Do you suppose if Cummins had been a stronger campaigner, more soft voters might have come out for the NDP to stave off a BC Con win or a right-wing coalition? Anyways, it wasn't a spectrum-degree contrast between these two contenders for the right-wing vote, it was ethics, and in this, Cummins was too inarticulate (or poorly advised), while Dix was duty-bound to affect his "positive campaign" which would not attack the unethical BC Liberal record.
BC Liberals will brag about supposedly balanced budgets, but this hardly contrasts with the Alberta pre-election situation because BC Liberals are liars, and everybody knows it. If the NDP had hammered them with their outrageously disgraceful record, they could have presented a surplus in the $ ka-dillions and everybody would understand it was another lie. And maybe they might have lost to the NDP.

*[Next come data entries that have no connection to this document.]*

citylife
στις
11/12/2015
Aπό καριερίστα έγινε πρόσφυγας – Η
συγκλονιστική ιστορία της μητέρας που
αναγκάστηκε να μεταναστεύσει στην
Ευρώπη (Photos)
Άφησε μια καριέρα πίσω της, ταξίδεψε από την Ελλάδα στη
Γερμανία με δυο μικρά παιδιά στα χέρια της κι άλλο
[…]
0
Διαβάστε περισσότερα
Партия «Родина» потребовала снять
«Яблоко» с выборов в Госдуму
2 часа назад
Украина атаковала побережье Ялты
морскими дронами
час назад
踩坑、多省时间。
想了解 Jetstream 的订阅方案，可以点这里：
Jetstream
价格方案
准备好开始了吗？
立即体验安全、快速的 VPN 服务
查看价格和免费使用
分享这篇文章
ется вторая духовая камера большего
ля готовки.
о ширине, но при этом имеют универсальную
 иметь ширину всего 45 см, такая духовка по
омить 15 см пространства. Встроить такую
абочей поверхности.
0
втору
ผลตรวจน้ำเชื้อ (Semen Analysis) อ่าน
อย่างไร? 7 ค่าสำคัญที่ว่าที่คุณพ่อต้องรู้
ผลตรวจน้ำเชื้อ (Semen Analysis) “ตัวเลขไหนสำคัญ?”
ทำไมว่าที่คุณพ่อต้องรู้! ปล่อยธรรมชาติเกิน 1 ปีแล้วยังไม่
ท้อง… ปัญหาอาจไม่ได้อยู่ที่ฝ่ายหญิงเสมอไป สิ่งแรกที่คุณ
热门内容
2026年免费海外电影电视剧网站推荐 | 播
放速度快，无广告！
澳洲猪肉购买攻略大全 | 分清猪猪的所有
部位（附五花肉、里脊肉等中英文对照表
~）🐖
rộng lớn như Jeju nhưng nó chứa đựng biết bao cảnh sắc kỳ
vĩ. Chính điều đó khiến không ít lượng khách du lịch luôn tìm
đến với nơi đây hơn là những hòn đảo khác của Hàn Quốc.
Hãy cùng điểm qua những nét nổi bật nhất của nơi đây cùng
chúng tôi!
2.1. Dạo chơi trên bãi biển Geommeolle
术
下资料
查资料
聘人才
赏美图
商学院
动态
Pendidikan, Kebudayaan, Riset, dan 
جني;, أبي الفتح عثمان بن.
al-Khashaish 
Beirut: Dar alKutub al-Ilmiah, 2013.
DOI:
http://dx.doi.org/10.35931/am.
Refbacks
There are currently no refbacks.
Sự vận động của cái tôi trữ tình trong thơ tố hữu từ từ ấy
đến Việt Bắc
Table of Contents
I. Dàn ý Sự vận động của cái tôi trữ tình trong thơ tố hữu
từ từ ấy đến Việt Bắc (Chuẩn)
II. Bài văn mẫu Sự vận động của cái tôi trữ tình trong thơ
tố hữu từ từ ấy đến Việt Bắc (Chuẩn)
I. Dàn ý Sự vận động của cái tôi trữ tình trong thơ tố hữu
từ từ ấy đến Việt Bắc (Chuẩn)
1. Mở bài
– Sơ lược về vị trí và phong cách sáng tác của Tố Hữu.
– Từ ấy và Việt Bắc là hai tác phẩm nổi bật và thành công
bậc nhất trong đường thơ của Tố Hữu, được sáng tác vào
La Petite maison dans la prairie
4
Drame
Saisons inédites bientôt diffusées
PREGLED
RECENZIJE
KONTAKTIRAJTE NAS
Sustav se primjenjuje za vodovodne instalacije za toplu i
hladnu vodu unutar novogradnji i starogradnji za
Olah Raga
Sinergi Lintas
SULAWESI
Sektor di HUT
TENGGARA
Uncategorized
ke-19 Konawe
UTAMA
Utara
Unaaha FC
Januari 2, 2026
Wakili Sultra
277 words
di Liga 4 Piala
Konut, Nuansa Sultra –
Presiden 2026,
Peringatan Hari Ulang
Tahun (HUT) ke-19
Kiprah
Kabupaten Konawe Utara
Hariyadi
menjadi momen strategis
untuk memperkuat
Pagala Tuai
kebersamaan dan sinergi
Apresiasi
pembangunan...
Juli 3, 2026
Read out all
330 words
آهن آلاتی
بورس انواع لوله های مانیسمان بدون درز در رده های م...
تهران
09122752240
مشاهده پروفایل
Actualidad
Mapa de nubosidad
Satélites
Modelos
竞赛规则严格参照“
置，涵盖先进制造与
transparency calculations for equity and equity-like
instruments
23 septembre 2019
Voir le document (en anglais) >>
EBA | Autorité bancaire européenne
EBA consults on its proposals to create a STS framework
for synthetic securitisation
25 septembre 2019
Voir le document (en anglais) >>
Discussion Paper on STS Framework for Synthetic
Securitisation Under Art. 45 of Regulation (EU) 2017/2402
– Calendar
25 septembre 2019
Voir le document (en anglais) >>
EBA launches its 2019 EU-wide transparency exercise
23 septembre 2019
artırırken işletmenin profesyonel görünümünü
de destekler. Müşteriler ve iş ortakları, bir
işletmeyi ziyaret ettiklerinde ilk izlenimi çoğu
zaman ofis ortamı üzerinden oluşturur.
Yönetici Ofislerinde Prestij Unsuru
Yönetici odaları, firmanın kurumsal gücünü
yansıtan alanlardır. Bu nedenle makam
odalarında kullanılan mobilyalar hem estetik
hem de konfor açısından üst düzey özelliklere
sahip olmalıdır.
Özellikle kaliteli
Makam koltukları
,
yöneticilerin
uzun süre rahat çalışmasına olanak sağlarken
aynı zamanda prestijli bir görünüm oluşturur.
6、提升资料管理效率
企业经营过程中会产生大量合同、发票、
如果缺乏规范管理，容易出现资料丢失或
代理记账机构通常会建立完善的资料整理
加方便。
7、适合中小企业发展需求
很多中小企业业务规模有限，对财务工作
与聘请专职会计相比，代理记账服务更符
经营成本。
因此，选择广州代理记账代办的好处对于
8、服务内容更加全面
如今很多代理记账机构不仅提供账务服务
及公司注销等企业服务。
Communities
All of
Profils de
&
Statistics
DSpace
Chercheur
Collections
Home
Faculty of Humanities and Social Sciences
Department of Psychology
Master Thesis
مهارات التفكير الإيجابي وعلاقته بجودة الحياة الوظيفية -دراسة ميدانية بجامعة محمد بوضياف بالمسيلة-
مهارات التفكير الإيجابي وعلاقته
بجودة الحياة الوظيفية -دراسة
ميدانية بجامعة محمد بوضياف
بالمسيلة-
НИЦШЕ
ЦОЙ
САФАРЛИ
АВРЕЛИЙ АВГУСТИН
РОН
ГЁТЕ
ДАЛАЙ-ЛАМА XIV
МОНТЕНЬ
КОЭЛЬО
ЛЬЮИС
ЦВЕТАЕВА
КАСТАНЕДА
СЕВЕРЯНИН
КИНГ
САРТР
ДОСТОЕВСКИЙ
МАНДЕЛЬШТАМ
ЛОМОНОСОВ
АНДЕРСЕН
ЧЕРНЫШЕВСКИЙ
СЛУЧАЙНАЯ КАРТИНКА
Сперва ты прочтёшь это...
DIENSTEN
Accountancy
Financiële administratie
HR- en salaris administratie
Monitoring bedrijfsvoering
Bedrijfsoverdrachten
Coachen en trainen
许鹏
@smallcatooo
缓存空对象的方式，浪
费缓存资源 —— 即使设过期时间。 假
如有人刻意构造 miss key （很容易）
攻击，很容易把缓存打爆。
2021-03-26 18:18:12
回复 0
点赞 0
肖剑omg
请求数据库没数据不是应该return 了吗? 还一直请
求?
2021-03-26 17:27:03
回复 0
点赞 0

If there's a lesson for the BC NDP, it's one they should have by now gotten from themselves. Other than that, Notley ran an essentially non-ideological, pragmatic campaign which didn't include a well-meaning but woefully misplaced electorate-education program about being "positive" during a political campaign.
No more convincing here than it was in each of its previous incarnations - however, I'm not going to re-post all my earlier comments here - just suggest that interested readers search out your facebook site and your Tyee article to see why the ideas you're advancing are clearly NOT NDP policy and, for all intents and purposes a defence of a worn out system which no longer works for anyone but a few political insiders.
A lot of people don't vote for people, they vote to get rid of the ones in power
Please remember the BC Liberals are not liberals, they are "Liberals in Name Only" - LINO's. Or maybe just opportunists looking for power and payoffs.
G West blurted: "just suggest that interested readers search out your facebook site and your Tyee article to see why the ideas you're advancing are clearly NOT NDP policy"
Can anyone believe this guy? Not NDP policy? Is he searching out non-conformists of the NDP? Does he snitch on those who disagree with NDP policy to the NDP's politburo? What's the next step, Bill gets a midnight knock on the door and a demand to see his NDP credentials? The last time a left wing political party had a secret police was the East German Communists with the Stasi.
What does this guy do? Check NDP membership cards at the ferry terminal too?
"Please remember the BC Liberals are not liberals, they are "Liberals in Name Only" - LINO's. Or maybe just opportunists looking for power and payoffs."
Old news. "New Democrats" aren't exactly "new" and in some ways not Democratic (they do have an affirmative action policy in ridings where they encourage the planting of women candidates over men candidates.
What's "new" in "New Democratic"? They haven't been a "new" party since 1968.